In military, a runner was a foot soldier responsible for carrying messages between units during war. Runners were very important to military communications, before telecommunications became commonplace. Non-military runners were also used, e.g., by World War II resistance fighters.

In Ancient Greece, Hemerodromoi (day-runners), Hemeroscopoi (day-watchers) and Dromokerykes (runner heralds) were employed to carry important news and perform surveillance. They swiftly relayed the information to the appropriate authorities, ensuring timely responses to emerging situations.

When equipped with a bicycle or other transport, the runner became a despatch rider.

== 20th century ==
Even though field telephones were widely used for the first time during World War I (1914–18), they relied on copper wire lines, which were often damaged or unreliable, or simply unavailable as troops advanced. Radio technology existed, but was generally regarded as too insecure for frontline use. Most armies still made extensive use of runners throughout the war.

Runners were lightly equipped with only a sidearm, canteen and a light pack.
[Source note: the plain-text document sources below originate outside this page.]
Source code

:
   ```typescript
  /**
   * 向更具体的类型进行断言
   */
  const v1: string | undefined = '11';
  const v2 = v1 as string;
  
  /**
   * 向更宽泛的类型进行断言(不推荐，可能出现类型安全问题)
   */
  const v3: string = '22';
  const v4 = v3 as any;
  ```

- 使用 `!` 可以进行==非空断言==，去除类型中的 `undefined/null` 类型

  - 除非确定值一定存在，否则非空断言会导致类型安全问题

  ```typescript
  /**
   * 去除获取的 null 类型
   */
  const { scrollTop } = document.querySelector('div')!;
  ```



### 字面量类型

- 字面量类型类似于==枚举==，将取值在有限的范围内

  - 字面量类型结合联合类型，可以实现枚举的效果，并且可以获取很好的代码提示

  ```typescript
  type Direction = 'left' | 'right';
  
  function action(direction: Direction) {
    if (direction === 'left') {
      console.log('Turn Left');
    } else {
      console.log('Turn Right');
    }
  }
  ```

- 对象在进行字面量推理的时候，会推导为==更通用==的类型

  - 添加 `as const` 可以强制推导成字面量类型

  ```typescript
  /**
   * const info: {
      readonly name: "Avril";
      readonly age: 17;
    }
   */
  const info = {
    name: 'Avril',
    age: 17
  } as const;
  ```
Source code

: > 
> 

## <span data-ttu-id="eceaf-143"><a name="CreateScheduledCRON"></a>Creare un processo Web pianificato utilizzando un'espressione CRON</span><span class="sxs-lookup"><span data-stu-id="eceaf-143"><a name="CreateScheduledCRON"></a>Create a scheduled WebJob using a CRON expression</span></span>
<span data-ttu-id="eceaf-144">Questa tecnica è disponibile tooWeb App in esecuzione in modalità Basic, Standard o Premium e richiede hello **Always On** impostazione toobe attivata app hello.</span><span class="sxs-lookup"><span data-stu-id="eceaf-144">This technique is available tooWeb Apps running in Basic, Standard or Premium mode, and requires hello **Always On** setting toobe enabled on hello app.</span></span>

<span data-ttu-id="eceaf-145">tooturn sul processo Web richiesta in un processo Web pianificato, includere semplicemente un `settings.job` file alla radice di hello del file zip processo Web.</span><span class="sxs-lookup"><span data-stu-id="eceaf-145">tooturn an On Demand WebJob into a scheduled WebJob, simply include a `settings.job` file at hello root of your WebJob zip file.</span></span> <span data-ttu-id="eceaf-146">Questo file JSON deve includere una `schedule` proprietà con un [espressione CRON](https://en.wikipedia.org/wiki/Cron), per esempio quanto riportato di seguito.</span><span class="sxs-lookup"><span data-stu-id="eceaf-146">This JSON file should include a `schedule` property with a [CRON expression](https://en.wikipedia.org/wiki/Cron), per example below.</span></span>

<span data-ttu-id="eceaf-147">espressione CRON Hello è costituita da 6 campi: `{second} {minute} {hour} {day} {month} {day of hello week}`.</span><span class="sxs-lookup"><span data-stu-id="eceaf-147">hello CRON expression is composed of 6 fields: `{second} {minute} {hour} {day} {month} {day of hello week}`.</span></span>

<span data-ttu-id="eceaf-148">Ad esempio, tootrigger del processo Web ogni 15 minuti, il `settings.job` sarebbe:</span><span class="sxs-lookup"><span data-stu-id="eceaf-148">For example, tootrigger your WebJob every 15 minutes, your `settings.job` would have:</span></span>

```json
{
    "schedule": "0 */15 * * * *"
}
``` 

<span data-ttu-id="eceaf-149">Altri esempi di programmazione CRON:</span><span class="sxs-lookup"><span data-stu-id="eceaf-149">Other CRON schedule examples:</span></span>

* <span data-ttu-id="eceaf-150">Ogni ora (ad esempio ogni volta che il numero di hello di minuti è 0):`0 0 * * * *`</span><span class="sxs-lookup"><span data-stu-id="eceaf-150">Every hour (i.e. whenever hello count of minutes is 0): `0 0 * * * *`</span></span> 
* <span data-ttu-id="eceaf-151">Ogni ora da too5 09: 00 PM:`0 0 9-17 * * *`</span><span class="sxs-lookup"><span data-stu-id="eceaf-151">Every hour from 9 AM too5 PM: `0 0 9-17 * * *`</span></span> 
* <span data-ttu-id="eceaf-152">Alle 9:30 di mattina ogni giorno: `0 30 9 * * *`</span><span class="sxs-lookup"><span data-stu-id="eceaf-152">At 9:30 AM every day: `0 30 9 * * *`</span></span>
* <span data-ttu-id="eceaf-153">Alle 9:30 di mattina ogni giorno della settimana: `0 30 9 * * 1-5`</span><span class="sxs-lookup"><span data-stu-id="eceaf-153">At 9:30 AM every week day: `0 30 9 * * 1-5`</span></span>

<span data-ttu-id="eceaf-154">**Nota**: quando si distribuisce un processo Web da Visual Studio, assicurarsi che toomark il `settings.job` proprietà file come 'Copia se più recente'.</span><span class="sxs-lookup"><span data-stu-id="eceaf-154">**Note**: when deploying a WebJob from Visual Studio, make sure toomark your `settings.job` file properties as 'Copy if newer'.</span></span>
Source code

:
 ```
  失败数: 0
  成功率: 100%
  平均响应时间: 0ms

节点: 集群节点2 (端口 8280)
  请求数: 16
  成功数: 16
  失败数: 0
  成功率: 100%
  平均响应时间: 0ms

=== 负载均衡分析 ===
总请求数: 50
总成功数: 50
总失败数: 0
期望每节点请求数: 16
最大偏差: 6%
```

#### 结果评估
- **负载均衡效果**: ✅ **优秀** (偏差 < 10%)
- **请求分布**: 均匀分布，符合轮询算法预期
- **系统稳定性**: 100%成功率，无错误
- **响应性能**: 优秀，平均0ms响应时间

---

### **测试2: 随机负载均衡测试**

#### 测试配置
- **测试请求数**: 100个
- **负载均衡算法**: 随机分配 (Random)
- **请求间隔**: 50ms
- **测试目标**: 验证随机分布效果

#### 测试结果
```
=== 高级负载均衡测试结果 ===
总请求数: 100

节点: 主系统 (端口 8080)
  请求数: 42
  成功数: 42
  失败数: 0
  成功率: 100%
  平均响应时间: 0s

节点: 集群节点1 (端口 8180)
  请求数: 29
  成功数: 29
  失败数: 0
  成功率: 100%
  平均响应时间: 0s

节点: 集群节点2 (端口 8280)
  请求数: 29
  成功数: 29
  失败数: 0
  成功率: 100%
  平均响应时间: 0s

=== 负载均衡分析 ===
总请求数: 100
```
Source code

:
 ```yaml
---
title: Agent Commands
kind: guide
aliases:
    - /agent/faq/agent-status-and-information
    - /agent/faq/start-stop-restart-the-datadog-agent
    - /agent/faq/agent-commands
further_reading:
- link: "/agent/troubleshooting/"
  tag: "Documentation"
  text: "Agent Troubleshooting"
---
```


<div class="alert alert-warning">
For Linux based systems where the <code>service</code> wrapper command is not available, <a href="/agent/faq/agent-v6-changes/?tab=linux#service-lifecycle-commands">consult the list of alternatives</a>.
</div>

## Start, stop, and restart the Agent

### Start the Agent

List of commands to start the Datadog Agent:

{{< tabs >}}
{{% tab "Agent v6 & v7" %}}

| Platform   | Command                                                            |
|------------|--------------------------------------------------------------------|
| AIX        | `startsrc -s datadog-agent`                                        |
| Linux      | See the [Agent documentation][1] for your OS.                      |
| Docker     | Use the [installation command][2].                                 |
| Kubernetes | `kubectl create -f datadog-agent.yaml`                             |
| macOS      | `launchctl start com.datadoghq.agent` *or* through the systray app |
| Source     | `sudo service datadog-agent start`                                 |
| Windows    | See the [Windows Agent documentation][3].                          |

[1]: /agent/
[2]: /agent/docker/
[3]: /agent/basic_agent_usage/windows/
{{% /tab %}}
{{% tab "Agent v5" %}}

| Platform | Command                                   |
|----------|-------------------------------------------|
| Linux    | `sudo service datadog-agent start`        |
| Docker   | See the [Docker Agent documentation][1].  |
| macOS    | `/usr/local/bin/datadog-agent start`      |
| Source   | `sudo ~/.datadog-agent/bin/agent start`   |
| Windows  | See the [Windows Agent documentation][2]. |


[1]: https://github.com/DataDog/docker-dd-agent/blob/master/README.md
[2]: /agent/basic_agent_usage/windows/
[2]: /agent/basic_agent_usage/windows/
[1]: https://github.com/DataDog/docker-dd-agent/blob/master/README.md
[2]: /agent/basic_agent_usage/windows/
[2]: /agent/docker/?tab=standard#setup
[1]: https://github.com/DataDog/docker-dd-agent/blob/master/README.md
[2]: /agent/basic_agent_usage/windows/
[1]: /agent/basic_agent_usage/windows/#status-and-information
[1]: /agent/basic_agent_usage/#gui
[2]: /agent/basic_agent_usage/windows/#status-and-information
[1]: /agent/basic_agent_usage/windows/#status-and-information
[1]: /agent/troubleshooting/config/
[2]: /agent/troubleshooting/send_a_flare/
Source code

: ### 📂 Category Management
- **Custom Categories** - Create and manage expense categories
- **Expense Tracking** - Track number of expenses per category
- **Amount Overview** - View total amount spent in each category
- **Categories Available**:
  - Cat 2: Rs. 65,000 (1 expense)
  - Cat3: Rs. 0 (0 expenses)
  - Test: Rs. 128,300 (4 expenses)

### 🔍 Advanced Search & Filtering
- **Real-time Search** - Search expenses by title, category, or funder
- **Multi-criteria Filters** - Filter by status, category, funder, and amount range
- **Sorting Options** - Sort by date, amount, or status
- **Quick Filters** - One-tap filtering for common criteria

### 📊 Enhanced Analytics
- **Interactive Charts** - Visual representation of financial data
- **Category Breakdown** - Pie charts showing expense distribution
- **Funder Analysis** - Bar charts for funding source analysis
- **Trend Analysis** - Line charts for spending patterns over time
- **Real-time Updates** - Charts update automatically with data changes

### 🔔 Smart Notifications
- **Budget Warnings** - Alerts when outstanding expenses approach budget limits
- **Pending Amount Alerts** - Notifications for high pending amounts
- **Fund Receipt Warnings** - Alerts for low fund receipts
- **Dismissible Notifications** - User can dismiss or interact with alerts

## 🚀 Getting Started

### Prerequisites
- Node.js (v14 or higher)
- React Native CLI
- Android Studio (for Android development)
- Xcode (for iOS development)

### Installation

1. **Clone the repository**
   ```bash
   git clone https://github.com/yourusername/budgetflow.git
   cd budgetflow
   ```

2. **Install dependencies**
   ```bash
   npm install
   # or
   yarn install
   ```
On battlefields dominated by automatic weapons and trench warfare, as well as the first widespread use of artillery and air attacks, runners faced one of the most dangerous jobs as they had to leave the relative safety of a shelter, and carry messages to other positions. For the same reasons, officers could not be sure that their message had been delivered until a runner returned to their unit. Runners were frequently decorated for bravery. Adolf Hitler, who was a runner in the Bavarian Army during World War I, was wounded twice and received both the Iron Cross first class and second class during the war.